====== INPUT DATA
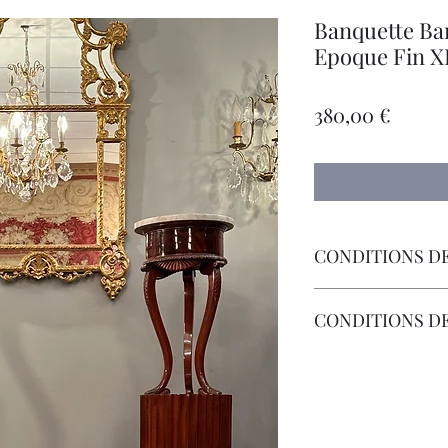
Banquette Ban
Epoque Fin 
Prix
380,00 €
CONDITIONS DE
Livraison Par Transp
CONDITIONS D
Les Frais de Retour 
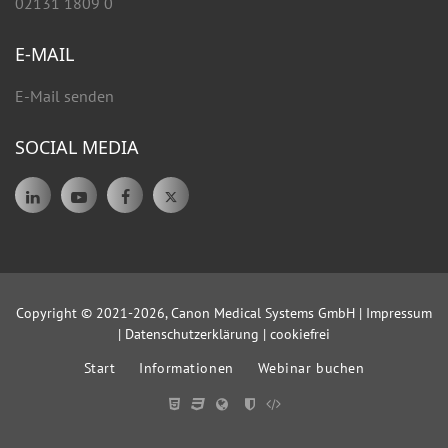
02131 1809 0
E-MAIL
E-Mail senden
SOCIAL MEDIA
Copyright © 2021-2026, Canon Medical Systems GmbH |
Impressum
|
Datenschutzerklärung
|
cookiefrei
Start
Informationen
Webinar buchen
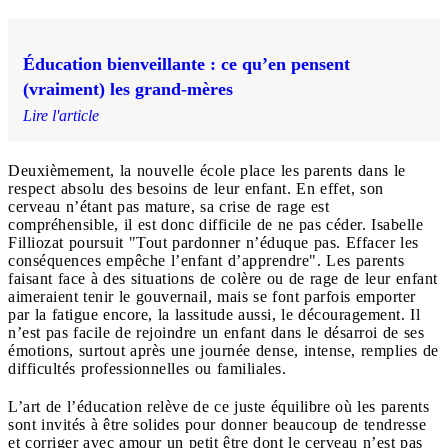
Éducation bienveillante : ce qu’en pensent
(vraiment) les grand-mères
Lire l'article
Deuxièmement, la nouvelle école place les parents dans le
respect absolu des besoins de leur enfant. En effet, son
cerveau n’étant pas mature, sa crise de rage est
compréhensible, il est donc difficile de ne pas céder. Isabelle
Filliozat poursuit "Tout pardonner n’éduque pas. Effacer les
conséquences empêche l’enfant d’apprendre". Les parents
faisant face à des situations de colère ou de rage de leur enfant
aimeraient tenir le gouvernail, mais se font parfois emporter
par la fatigue encore, la lassitude aussi, le découragement. Il
n’est pas facile de rejoindre un enfant dans le désarroi de ses
émotions, surtout après une journée dense, intense, remplies de
difficultés professionnelles ou familiales.
L’art de l’éducation relève de ce juste équilibre où les parents
sont invités à être solides pour donner beaucoup de tendresse
et corriger avec amour un petit être dont le cerveau n’est pas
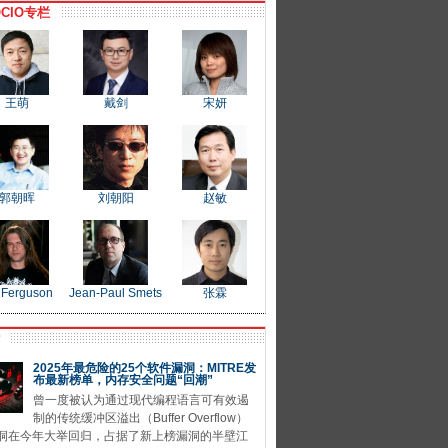
CIO专栏
王萌
戴剑
宋妍
郭朝晖
刘朝阳
赵敏
 Ferguson
Jean-Paul Smets
张霖
P
2025年最危险的25个软件漏洞：MITRE发
布最新榜单，内存安全问题“回潮”
曾一度被认为通过现代编程语言可有效遏
制的传统缓冲区溢出（Buffer Overflow）
洞在今年大举回归，占据了新上榜漏洞的半壁江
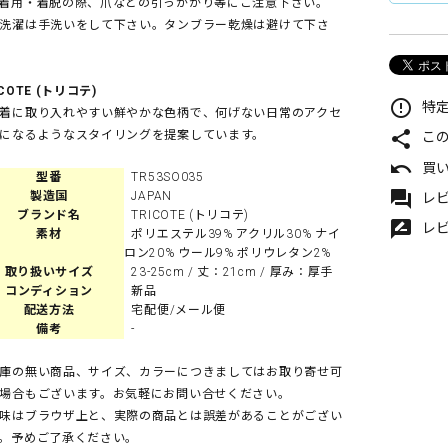
着用・着脱の際、爪などの引っかかり等にご注意下さい。
洗濯は手洗いをして下さい。タンブラー乾燥は避けて下さ
ICOTE (トリコテ)
error_outline
特定
着に取り入れやすい鮮やかな色柄で、何げない日常のアクセ
share
になるようなスタイリングを提案しています。
こ
undo
買
型番
TR53SO035
forum
製造国
JAPAN
レビ
ブランド名
TRICOTE (トリコテ)
rate_review
レ
素材
ポリエステル39% アクリル30% ナイ
ロン20% ウール9% ポリウレタン2%
取り扱いサイズ
23-25cm / 丈：21cm / 厚み：厚手
コンディション
新品
配送方法
宅配便/メール便
備考
-
庫の無い商品、サイズ、カラーにつきましてはお取り寄せ可
場合もございます。お気軽にお問い合せください。
味はブラウザ上と、実際の商品とは誤差があることがござい
。予めご了承ください。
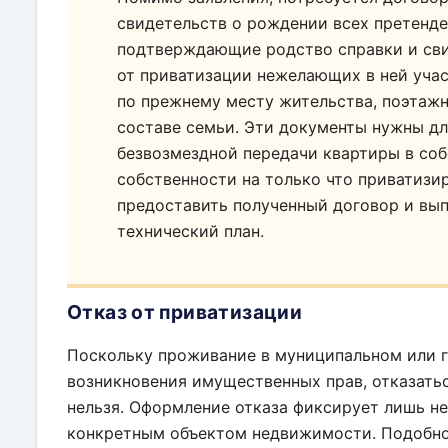
свидетельств о рождении всех претенд
подтверждающие родство справки и сви
от приватизации нежелающих в ней учас
по прежнему месту жительства, поэтажн
составе семьи. Эти документы нужны д
безвозмездной передачи квартиры в соб
собственности на только что приватизи
предоставить полученный договор и в
технический план.
Отказ от приватизации
Поскольку проживание в муниципальном или г
возникновения имущественных прав, отказатьс
нельзя. Оформление отказа фиксирует лишь н
конкретным объектом недвижимости. Подобное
============
[YOUR TASK] Quote every line of text in the material above word for word, leaving the pictures out of your answer.

[OUTPUT OF THE EXERCISE]
Banquette Ban
Epoque Fin 
Prix
380,00 €
CONDITIONS DE
Livraison Par Transp
CONDITIONS D
Les Frais de Retour 
02131 1809 0
E-MAIL
E-Mail senden
SOCIAL MEDIA
Copyright © 2021-2026, Canon Medical Systems GmbH |
Impressum
|
Datenschutzerklärung
|
cookiefrei
Start
Informationen
Webinar buchen
Éducation bienveillante : ce qu’en pensent
(vraiment) les grand-mères
Lire l'article
Deuxièmement, la nouvelle école place les parents dans le
respect absolu des besoins de leur enfant. En effet, son
cerveau n’étant pas mature, sa crise de rage est
compréhensible, il est donc difficile de ne pas céder. Isabelle
Filliozat poursuit "Tout pardonner n’éduque pas. Effacer les
conséquences empêche l’enfant d’apprendre". Les parents
faisant face à des situations de colère ou de rage de leur enfant
aimeraient tenir le gouvernail, mais se font parfois emporter
par la fatigue encore, la lassitude aussi, le découragement. Il
n’est pas facile de rejoindre un enfant dans le désarroi de ses
émotions, surtout après une journée dense, intense, remplies de
difficultés professionnelles ou familiales.
L’art de l’éducation relève de ce juste équilibre où les parents
sont invités à être solides pour donner beaucoup de tendresse
et corriger avec amour un petit être dont le cerveau n’est pas
CIO专栏
王萌
戴剑
宋妍
郭朝晖
刘朝阳
赵敏
 Ferguson
Jean-Paul Smets
张霖
P
2025年最危险的25个软件漏洞：MITRE发
布最新榜单，内存安全问题“回潮”
曾一度被认为通过现代编程语言可有效遏
制的传统缓冲区溢出（Buffer Overflow）
洞在今年大举回归，占据了新上榜漏洞的半壁江
着用・着脱の際、爪などの引っかかり等にご注意下さい。
洗濯は手洗いをして下さい。タンブラー乾燥は避けて下さ
ICOTE (トリコテ)
error_outline
特定
着に取り入れやすい鮮やかな色柄で、何げない日常のアクセ
share
になるようなスタイリングを提案しています。
こ
undo
買
型番
TR53SO035
forum
製造国
JAPAN
レビ
ブランド名
TRICOTE (トリコテ)
rate_review
レ
素材
ポリエステル39% アクリル30% ナイ
ロン20% ウール9% ポリウレタン2%
取り扱いサイズ
23-25cm / 丈：21cm / 厚み：厚手
コンディション
新品
配送方法
宅配便/メール便
備考
-
庫の無い商品、サイズ、カラーにつきましてはお取り寄せ可
場合もございます。お気軽にお問い合せください。
味はブラウザ上と、実際の商品とは誤差があることがござい
。予めご了承ください。
свидетельств о рождении всех претенд
подтверждающие родство справки и сви
от приватизации нежелающих в ней учас
по прежнему месту жительства, поэтажн
составе семьи. Эти документы нужны д
безвозмездной передачи квартиры в соб
собственности на только что приватизи
предоставить полученный договор и в
технический план.
Отказ от приватизации
Поскольку проживание в муниципальном или г
возникновения имущественных прав, отказатьс
нельзя. Оформление отказа фиксирует лишь н
конкретным объектом недвижимости. Подобное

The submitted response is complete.